How to Let Go of Regret
Briefly

How to Let Go of Regret
"Regret may be the inner critic 's favorite topic. Regret is lamenting about past choices that we now consider to have been mistakes. But this tie to the past does not have to be taken as the whole picture. Regrets serve to keep us stuck because the inner critic mutters, "You have made so many mistakes because you are inadequate and unskilled. You are too messed up to work anything out or try something new.""
"It's important to remember that mistakes are a given of human experience, but we often think that this given applies only to us. Indeed, regret thrives on isolation: "Only I could have been that dumb." Actually, we have all been that dumb, and worse. Our compassionate sense of ourselves in this frail human family makes regret less impactful. In that context, regret can help us cultivate the virtue of humility."
"In addition, regret is about grieving. The root word "gret" means "to weep" or "to lament"-essentially, to grieve. We keep spinning our wheels in our grief experience, never resolving it. That is why regret keeps gnawing at us. We repeat rather than complete. All our errors and losses are meant to go to grief, then to nostalgia, and then to letting go. When we interrupt this protocol, we wind up stuck in regret."

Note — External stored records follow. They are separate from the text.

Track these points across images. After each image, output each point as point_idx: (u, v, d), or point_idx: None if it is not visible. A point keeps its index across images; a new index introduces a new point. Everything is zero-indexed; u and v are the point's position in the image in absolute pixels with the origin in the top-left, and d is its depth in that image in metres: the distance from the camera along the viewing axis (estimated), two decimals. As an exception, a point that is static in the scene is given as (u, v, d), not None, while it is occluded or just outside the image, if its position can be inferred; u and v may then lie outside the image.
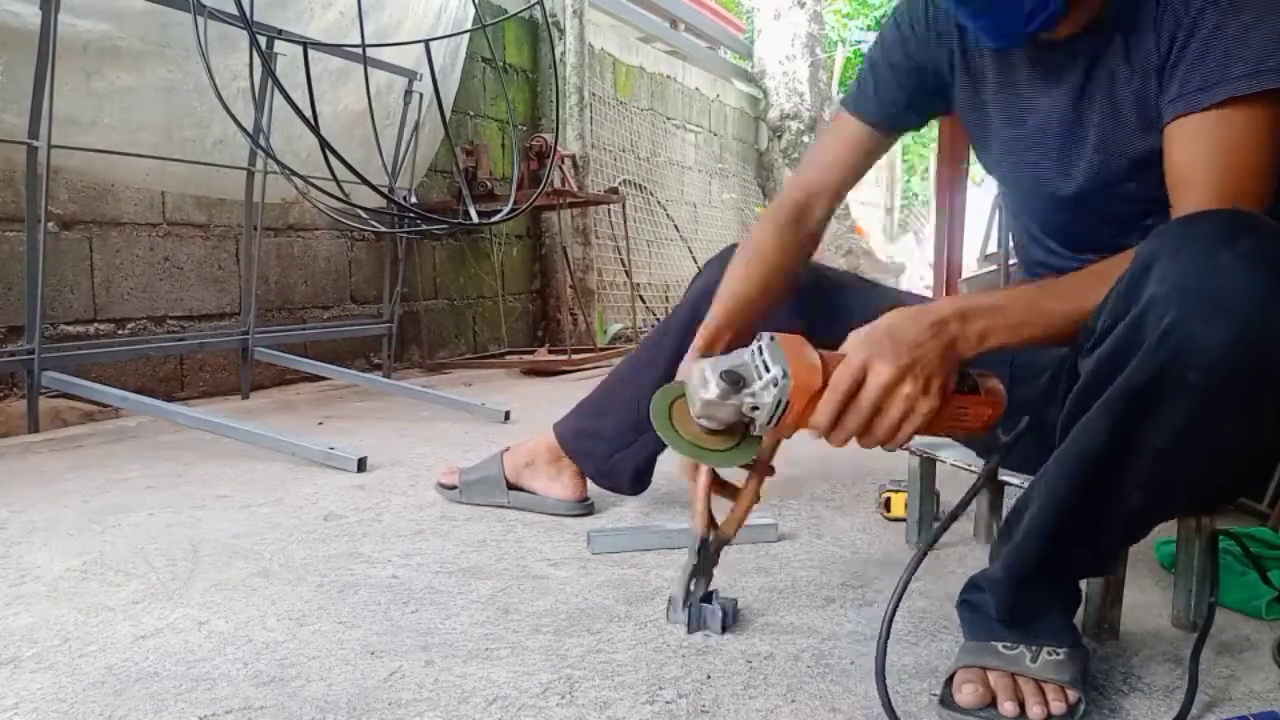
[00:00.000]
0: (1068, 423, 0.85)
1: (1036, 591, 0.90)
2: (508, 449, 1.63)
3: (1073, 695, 0.85)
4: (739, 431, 0.88)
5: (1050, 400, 1.02)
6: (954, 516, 0.92)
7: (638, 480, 1.54)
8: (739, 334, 1.11)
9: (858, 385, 0.83)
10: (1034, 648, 0.88)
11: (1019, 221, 1.22)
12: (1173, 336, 0.75)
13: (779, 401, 0.81)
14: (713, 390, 0.83)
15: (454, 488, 1.66)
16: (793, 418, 0.82)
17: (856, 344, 0.85)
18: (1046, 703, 0.84)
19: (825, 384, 0.82)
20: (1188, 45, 0.91)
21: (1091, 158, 1.02)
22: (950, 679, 0.88)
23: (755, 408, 0.83)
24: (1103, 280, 0.85)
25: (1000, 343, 0.87)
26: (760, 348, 0.84)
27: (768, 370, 0.82)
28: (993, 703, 0.85)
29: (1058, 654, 0.87)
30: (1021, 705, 0.84)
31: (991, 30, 0.99)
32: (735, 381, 0.83)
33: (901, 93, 1.17)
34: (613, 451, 1.50)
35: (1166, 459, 0.80)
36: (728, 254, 1.41)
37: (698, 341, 1.09)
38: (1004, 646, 0.89)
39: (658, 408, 0.90)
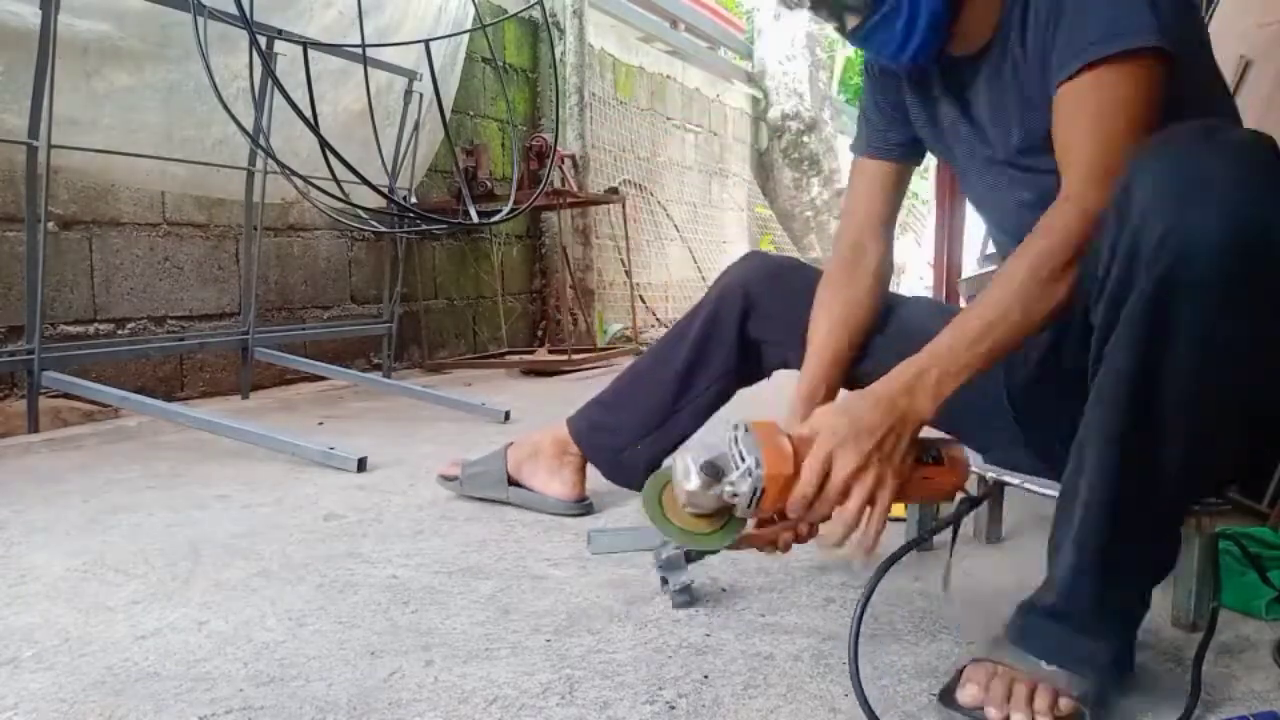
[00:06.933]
0: (1094, 372, 0.83)
1: (1118, 575, 0.85)
2: (512, 443, 1.63)
3: (1068, 705, 0.84)
4: (725, 513, 0.94)
5: (1058, 352, 1.02)
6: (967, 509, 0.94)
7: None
8: (834, 388, 1.20)
9: (824, 478, 0.88)
10: None
11: (993, 233, 1.25)
12: (1168, 242, 0.75)
13: (755, 489, 0.88)
14: (694, 482, 0.89)
15: (455, 479, 1.66)
16: (769, 502, 0.89)
17: (824, 433, 0.89)
18: (1050, 705, 0.83)
19: (796, 470, 0.88)
20: (1059, 21, 0.93)
21: (1019, 153, 1.04)
22: (957, 675, 0.88)
23: (735, 495, 0.89)
24: (1007, 282, 0.89)
25: (956, 386, 0.91)
26: (736, 438, 0.90)
27: (744, 460, 0.88)
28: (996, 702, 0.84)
29: None
30: (1022, 705, 0.83)
31: (879, 56, 1.05)
32: (715, 473, 0.89)
33: (892, 130, 1.23)
34: (625, 447, 1.50)
35: (1197, 375, 0.78)
36: (750, 259, 1.44)
37: (797, 404, 1.17)
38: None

Regret is lamenting past choices that are later judged mistakes. The inner critic uses regret to assert personal inadequacy, keeping people stuck and silencing attempts to try something new. Accepting that mistakes, failures, and impulsive choices are universal removes shame and diminishes fear's power. Recognizing shared human fallibility fosters compassion and humility, undermining the isolation that feeds regret. Regret functions as grieving: the root "gret" means to weep or lament, and unresolved grief causes repetitive rumination. Completing the grieving process through sorrow, nostalgia, and letting go allows errors and losses to be processed rather than replayed. Examining regrets in relation to life themes can help break free from their grip.